* **Selected text**:
- - -

In the previous example, the plot of the class assignment now provides a hard boundary, a single curve between classes:

The legend of the plot points at the associated misclassification problem. Some points with true class equal no get a prediction of class yes (false positives). We wiill return to this shortly, when discussing how to assess the quality of a classification model.

Probablity prediction vs scores.

As we will see, the output of many Machine Learning models for classification problems is not a probability but a score. That is, a numerical value (usually in the \([0, 1]\) interval). The score is somehow connected to the degree of certainty that the model has in its predictions. If the score corresponds (as usual) to the positive class (usually represented as 1 or YES or True) then a higher score means that the model is more certain when predicting positive. The scores should therefore be ordered.

Calibration.

But to be interpreted as probabilities the scores should be calibrated. A perfectly calibrated scoring means that if we take 100 predictions of the model, all of them with score 0.7, then seventy of them shoul be real positives and 30 should be real negatives. Of course real models are often not perfectly calibrated. We will return to this issue of calibration later.

1. Collect and Input Data

Tabular Data

Our data sources in this course will follow a tabular structure in which (tidy data):
- each column of the table contains values of a variable in the dataset.
- each row of the table contains an observation (case, individual).
Quite often data is not organized in a tabular way. Sometimes, it can be rearranged into that shape. This data wrangling operations (reshaping data, merges, etc.) are time consuming and require experience and skill. Besides there are many sources of data that do not fit into this tabular data structures.

Tabular Data in Plain Text Files or Spreadsheets

The data in this course will usually be stored in plain text files (with extensions like txt, csv, dat) or in spreadsheet formats. We recommend uing a good text editor for text files and limiting the use of spreadsheets only for that specific case.
Pay attention to the structure of text files. Look for a header line with names fOR the variables in the table. Each data row in the file corresponds to an observation (row). The values (columns) in the line are separated with a separator character (comma, space, tab, etc.)

2 Preprocessing and EDA: basic steps

The second step in our plan to solve the classification problem is itself a multistep process:

Basic Steps in Preprocessing

Step 1 : Import the dataset and do a preliminary exploration
Step 2 : Choose proper type, names and encoding for the variables
Step 3 : Check out the missing values and possible errors
Step 4 : Split the dataset into Training, Validation and Test Sets
Step 5 : Plot the numeric variables in training data and check out for outliers
Step 6 : EDA and feature selection or engineering. Pipelines.
Step 7 : Check out for class imbalances.

We will next see a first basic example of how to perform these steps using Python.

Python Example

To start practicing with Python we will use the data file in this session’s folder called Simdata0.csv. This file contains a synthetic dataset with several input variables and one categorical output variable Y.

- - -

* **Material shown**:
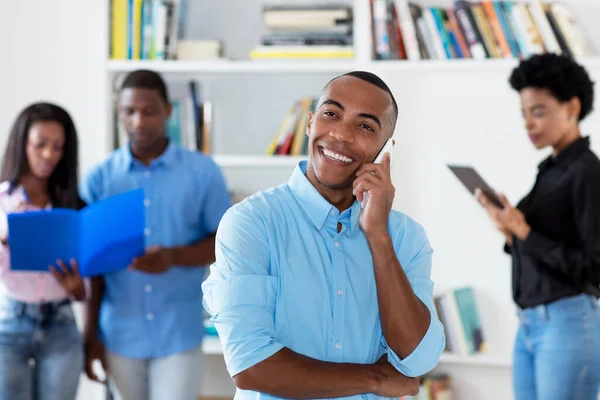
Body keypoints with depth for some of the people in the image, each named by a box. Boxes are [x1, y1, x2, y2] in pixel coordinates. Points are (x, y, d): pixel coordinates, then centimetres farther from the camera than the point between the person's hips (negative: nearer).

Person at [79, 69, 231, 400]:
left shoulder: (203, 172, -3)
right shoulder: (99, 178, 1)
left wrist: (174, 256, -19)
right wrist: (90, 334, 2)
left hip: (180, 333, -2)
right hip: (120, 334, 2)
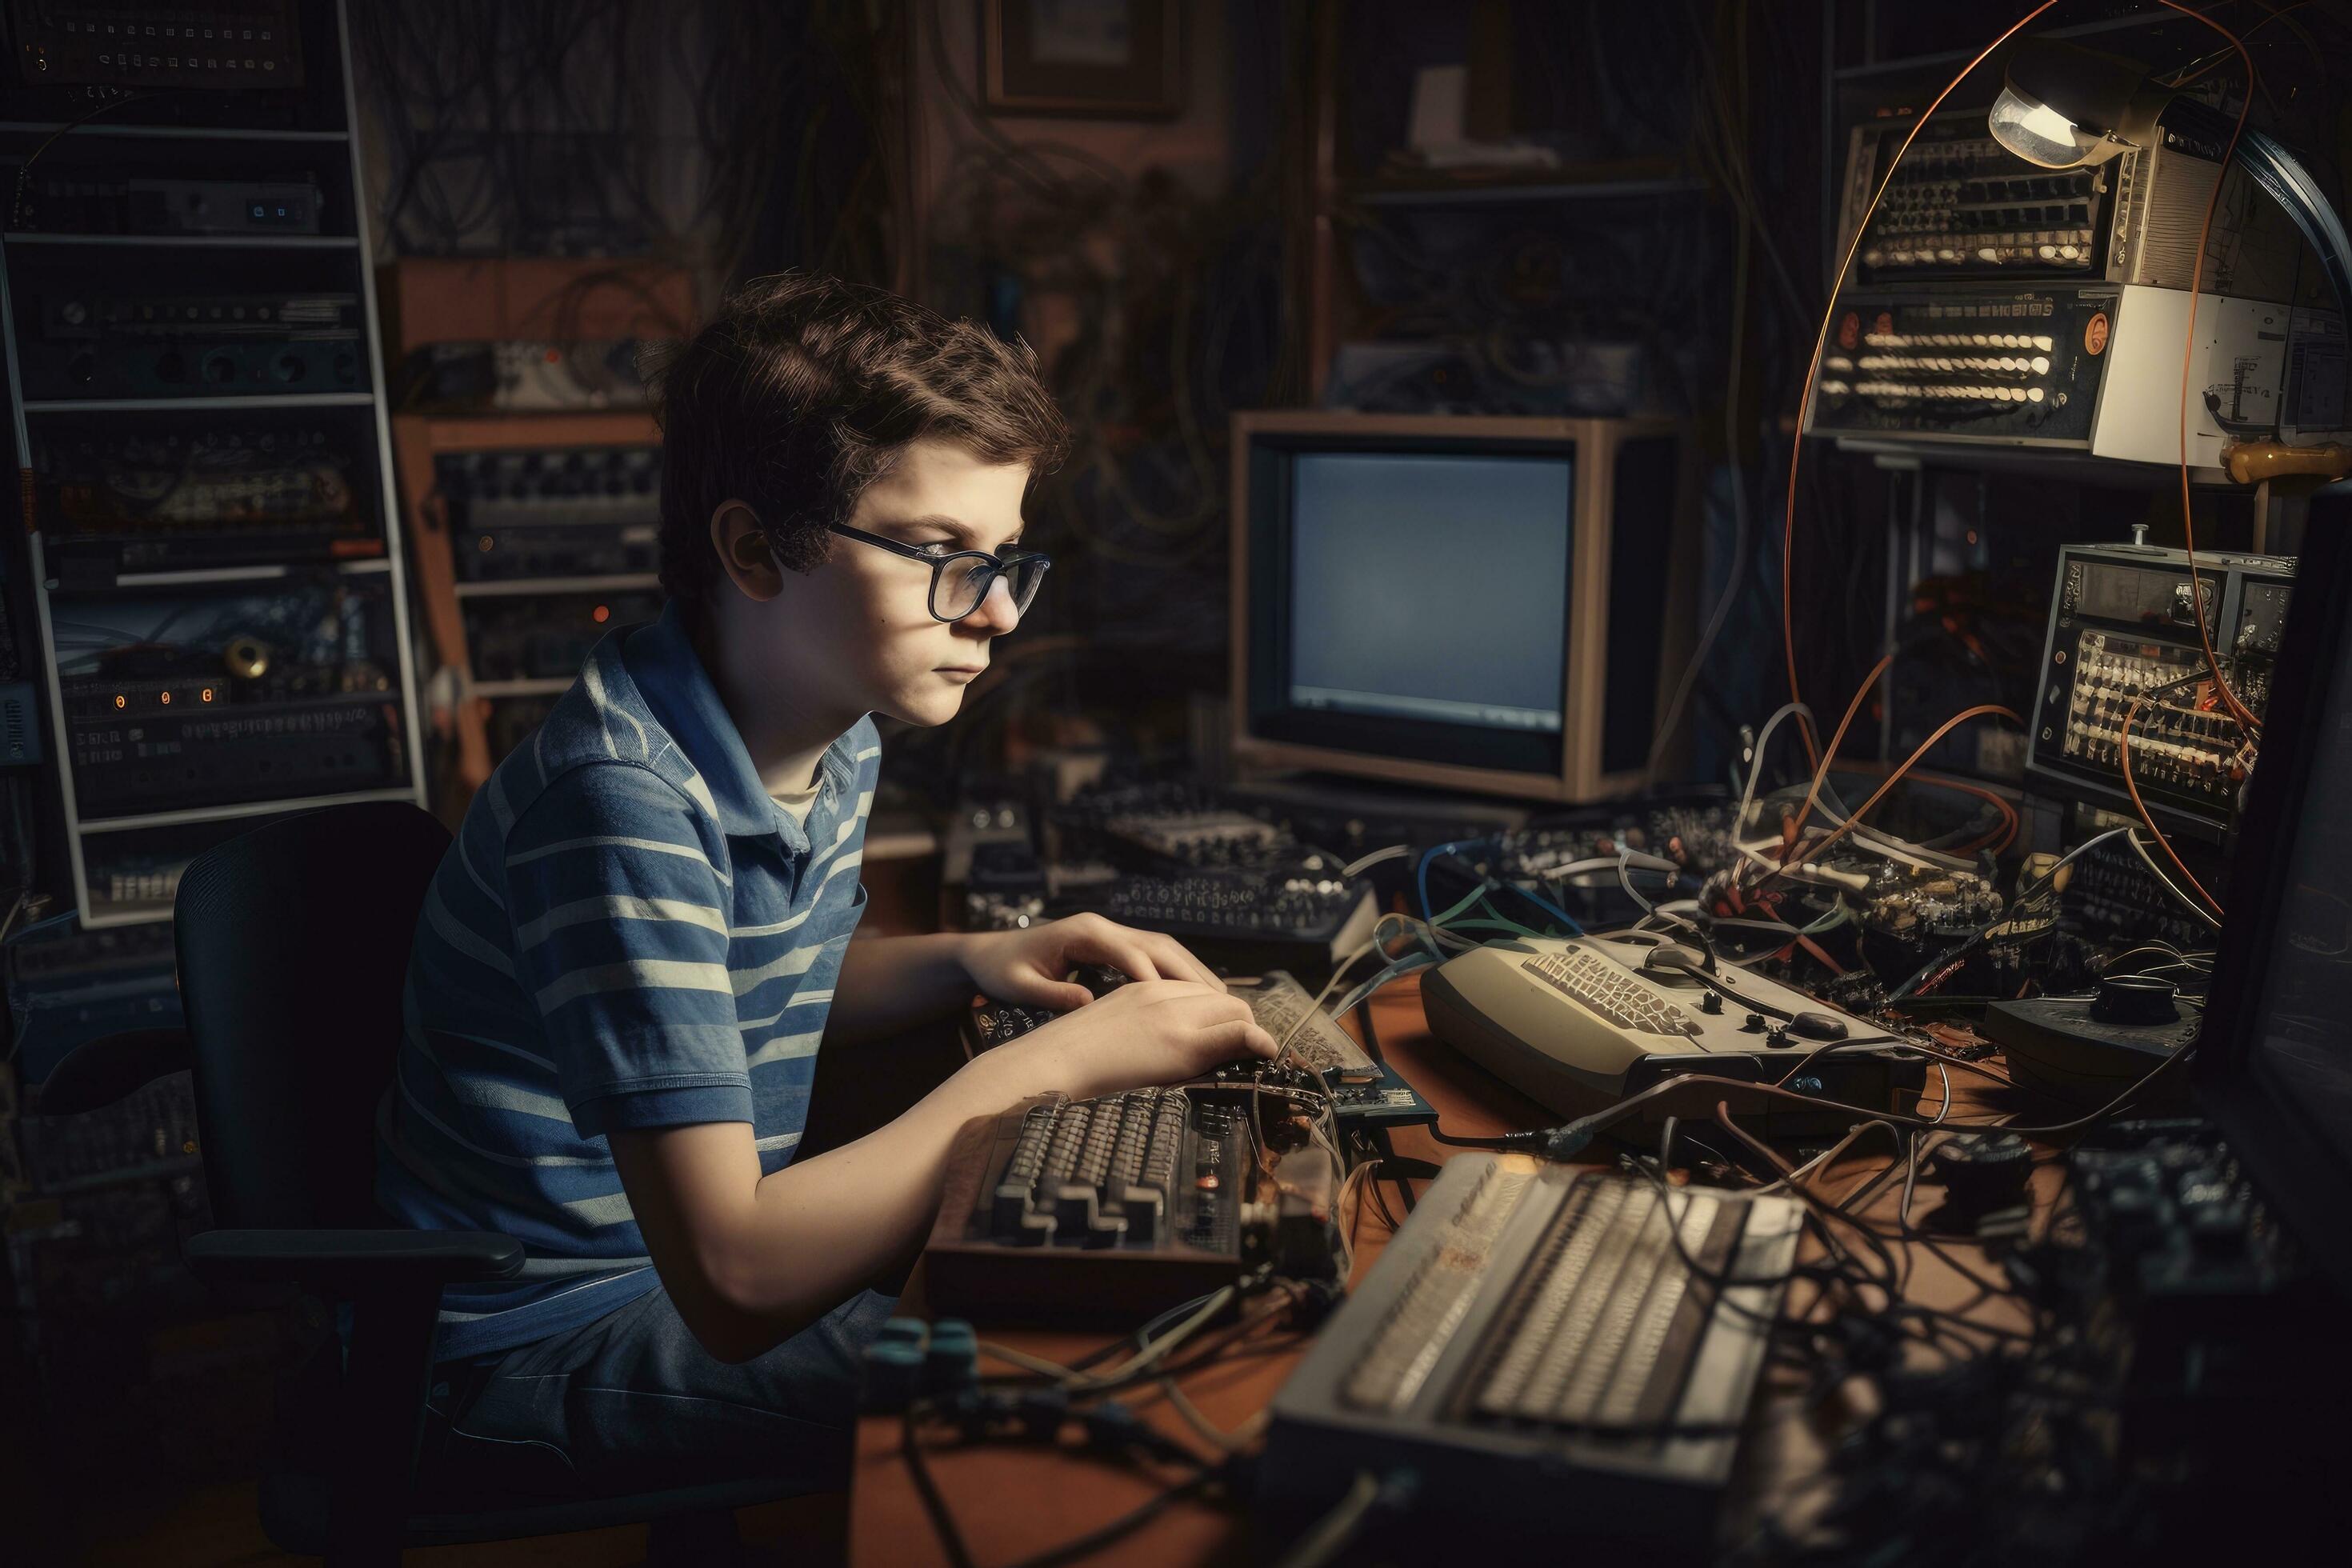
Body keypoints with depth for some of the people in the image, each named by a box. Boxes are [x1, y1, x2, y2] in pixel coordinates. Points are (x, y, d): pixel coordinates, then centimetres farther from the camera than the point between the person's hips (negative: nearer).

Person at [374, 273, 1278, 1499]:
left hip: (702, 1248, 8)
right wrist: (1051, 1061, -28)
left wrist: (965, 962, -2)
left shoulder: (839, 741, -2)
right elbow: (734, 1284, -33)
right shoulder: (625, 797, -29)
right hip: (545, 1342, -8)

- - -

* **Exercises to complete**:
1. Using the machine learning notes, decide whether each statement below agrees with them. Answer yes or no for each and quote the deciding words. (a) Real classification models are often perfectly calibrated. (b) In the tabular data used in the course, each row holds one observation. (c) Splitting the dataset into training, validation and test sets is the first preprocessing step.
2. In the machine learning notes, what is the output variable in Simdata0.csv called, and what kind of variable is it?
3. Write the next part of the machine learning notes, starting after their final sentence.

* **Answers to the exercise**:
1.
(a) No: "Of course real models are often not perfectly calibrated."
(b) Yes: "each row of the table contains an observation (case, individual)."
(c) No: "Step 4 : Split the dataset into Training, Validation and Test Sets"

2. It is called Y, and it is a categorical variable.

3.
Important

Always begin opening every new data file in a text editor. Look for the presence of a header line, the separator used and any other relevant characteristic of the data file.

Do it now for this example file.

2 Preprocessing, Step 1 : Import the dataset and do a preliminary exploration

We will usually begin importing some of the standard Python Data Science libraries, as in

Code

import numpy as np
import pandas as pd 
import matplotlib.pyplot as plt
import seaborn as sns
import sklearn as sk

Then load the data and see the first lines of the table: run the code below (it may need some modification).

Code

df = pd.read_csv('Simdata0.csv')
df.head(4)

	id	X1	X2	X3	X4	Y
0	0	-1.055092	2.079289	2.869735	B	1
1	1	-0.219354	3.260428	2.025598	B	1
2	2	2.718957	1.709043	-1.027776	A	1
3	3	0.143881	4.281243	1.331685	B	0

Exercise 000.

This command as it stands will not work. Read the error message, also read the pd.read_csv documentation and fix the error.

Data cleaning

This is the process of detecting and correcting (or removing) corrupt or inaccurate records from a record set, table, or database and refers to identifying incomplete, incorrect, inaccurate or irrelevant parts of the data and then replacing, modifying, or deleting them.

A good starting point is gathering basic information such as the dimensions of the table, names and types of variables and possible missing values. This is provided by the ìnfo method in Pandas.

Code

df.info()

<class 'pandas.core.frame.DataFrame'>
RangeIndex: 1000 entries, 0 to 999
Data columns (total 6 columns):
 #   Column  Non-Null Count  Dtype  
---  ------  --------------  -----  
 0   id      1000 non-null   int64  
 1   X1      997 non-null    float64
 2   X2      998 non-null    float64
 3   X3      1000 non-null   float64
 4   X4      1000 non-null   object 
 5   Y       1000 non-null   int64  
dtypes: float64(3), int64(2), object(1)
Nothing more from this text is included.